With NF-antibody clone DA2, bovine brain tissue could be detected much more sensitively than porcine brain tissue ( 2 and 3 ).

Embodiment 2

method using anti-NF antibodies for the detection of central nervous tissue especially in fresh sausage

For the proof were the monoclonal antibodies against the 70 kD NF unit 70 clone DP52-73 (Chemicon) and clone DA2 (Chemicon) and tested with the help of the Westernblot technique.

From the Federal Research Center for Meat Research in Kulmbach (BAFF) became reference material in the form of cooked sausage with defined additives (0%, 0.5%, 5%, 10%) of porcine brain tissue. there it was commercial Fresh produce.

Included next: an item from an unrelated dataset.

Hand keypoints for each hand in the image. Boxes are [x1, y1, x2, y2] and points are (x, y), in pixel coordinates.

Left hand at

From One gram of the samples was weighed into a centrifuge tube (15 ml, Greiner). with 5 ml of extraction buffer (5% sodium dodecyl sulfate / SDS, 50 mM Tris (hydroxymethyl) -aminomethane, 10 mM EDTA) and mixed well. Thereafter, the sample was boiled for 15 min at 100 ° C in a water bath and after cooling again mixed well. Subsequently the homogenate was at 10 ° C for 10 min centrifuged. The resulting fat layer became clear Homogenate removed. In the extracted extracts, the protein concentration became with a commercial Protein assay of the company BioRad (D.C.2 protein assay) based on determined by Lowry's method. Defined protein levels (10-60 μg) were added according to the embodiment 1 electrophoretically separated and transferred to membranes. In addition to the sample extracts was similarly processed brain tissue used as a positive control.

At the NF protein immobilized on the membrane was preferably the antibodies directed against NF Clone DP52-73 and clone DA2 (primary Antibody) bound, which proved according to Embodiment 1 were.

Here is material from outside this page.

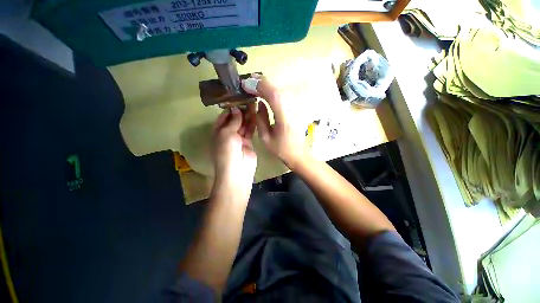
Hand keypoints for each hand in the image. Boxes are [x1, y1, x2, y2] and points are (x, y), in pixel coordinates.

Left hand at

The 4 shows evidence of brain tissue supplementation in fresh sausage using the NF antibody clone DP52-73. Extracts of cooked sausage samples with a defined admixture of brain tissue (percentages) and 5 μg total protein of bovine brain (HiRi) and pig (HiS) were applied.

The 5 shows evidence of brain tissue supplementation in fresh sausage using the anti-NF antibody clone DA2. Extracts of cooked sausage samples with a defined admixture of brain tissue (percentages) and 5 μg total protein of bovine brain (HiRi) and pig (HiS) were applied.

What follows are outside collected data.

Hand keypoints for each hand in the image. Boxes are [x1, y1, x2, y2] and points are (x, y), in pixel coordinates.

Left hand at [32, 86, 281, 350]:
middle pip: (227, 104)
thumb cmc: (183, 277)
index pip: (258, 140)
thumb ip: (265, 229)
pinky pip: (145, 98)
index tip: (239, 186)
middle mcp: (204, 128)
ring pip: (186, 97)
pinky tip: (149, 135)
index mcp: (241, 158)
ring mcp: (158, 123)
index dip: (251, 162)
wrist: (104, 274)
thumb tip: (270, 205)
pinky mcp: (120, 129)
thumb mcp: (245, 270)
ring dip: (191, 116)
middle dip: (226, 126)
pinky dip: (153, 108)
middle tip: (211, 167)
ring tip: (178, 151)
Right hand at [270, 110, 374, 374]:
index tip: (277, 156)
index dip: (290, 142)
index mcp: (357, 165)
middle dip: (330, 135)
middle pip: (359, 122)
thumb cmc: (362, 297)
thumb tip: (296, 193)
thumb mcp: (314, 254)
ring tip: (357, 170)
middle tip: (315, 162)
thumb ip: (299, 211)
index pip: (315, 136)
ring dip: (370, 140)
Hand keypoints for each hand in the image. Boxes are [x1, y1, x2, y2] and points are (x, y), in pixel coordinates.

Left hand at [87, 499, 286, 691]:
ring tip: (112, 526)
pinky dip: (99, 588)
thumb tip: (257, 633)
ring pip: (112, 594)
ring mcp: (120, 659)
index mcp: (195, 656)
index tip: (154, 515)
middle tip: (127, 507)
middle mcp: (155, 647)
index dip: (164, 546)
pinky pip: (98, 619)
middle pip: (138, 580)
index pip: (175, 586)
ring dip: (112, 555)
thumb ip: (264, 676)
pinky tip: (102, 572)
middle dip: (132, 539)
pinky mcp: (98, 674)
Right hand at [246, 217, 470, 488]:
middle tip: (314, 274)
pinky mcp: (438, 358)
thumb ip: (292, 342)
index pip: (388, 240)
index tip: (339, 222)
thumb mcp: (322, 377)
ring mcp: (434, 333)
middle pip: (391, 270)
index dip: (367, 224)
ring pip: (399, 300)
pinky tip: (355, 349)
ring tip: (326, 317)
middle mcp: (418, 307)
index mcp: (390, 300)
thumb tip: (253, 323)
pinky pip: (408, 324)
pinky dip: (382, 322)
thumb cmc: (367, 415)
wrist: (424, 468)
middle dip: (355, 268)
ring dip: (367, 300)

With Help of NF-antibodies could be an admixture of up to 0.6% brain tissue of the pig be detected in the examined fresh sausage samples. by virtue of the lower sensitivity of the antibody (Clone DA2) to brain tissue of the pig compared to brain tissue of bovine (factor 3, embodiment 1), the calculated detection limit is under the conditions used with an addition of 0.2% bovine brain tissue.

Claims (9)

Method for detecting central nervous tissue, in particular brain and spinal cord, in articles and on surfaces, characterized in that added brain and / or spinal cord or contamination of surfaces with central nervous tissue by their content of neurofilament (NF) determined by means of specific antibodies. Method according to claim 1, characterized in that that as an antibody two anti-NF antibodies be used. Test kit for the detection of central nervous tissue in articles and on surfaces, characterized in that it comprises at least one specific monoclonal antibody against NF proteins. Test kit according to claim 3, characterized that the antibody is an anti-NF antibody. Test kit according to claims 3 and 4, characterized that he has at least one specific bound to a solid phase antibody against neurofilament proteins. Test kit according to one of Claims 3 to 5, characterized that he contains an ELISA test. Test kit according to one of Claims 3 to 6, characterized that he is for the analytical quality assurance Lyophilized brain tissue in different concentrations as reference material. Test kit according to claim 3 to 7, characterized that it consists of the following components: - antibody coated Microtiter plate (96 wells) - 90 ml SRM buffer (0.1 M phosphate buffered saline with 0.05% Tween20), 10-fold concentrated, preserved with thiomersal - 12 ml tetramethylbenzidine substrate solution, ready for use - 12 ml Stop solution - 1 M hydrochloric acid, ready for use - 450 ml Antibody conjugate, Peroxidase-conjugated antibody, in buffer with protein stabilizers - standard 1 (= zero control) - standards 2-4, lyophilized Use of at least one specific antibody against NF proteins for detection of central nervous tissue, especially brain and spinal cord, in articles and on surfaces.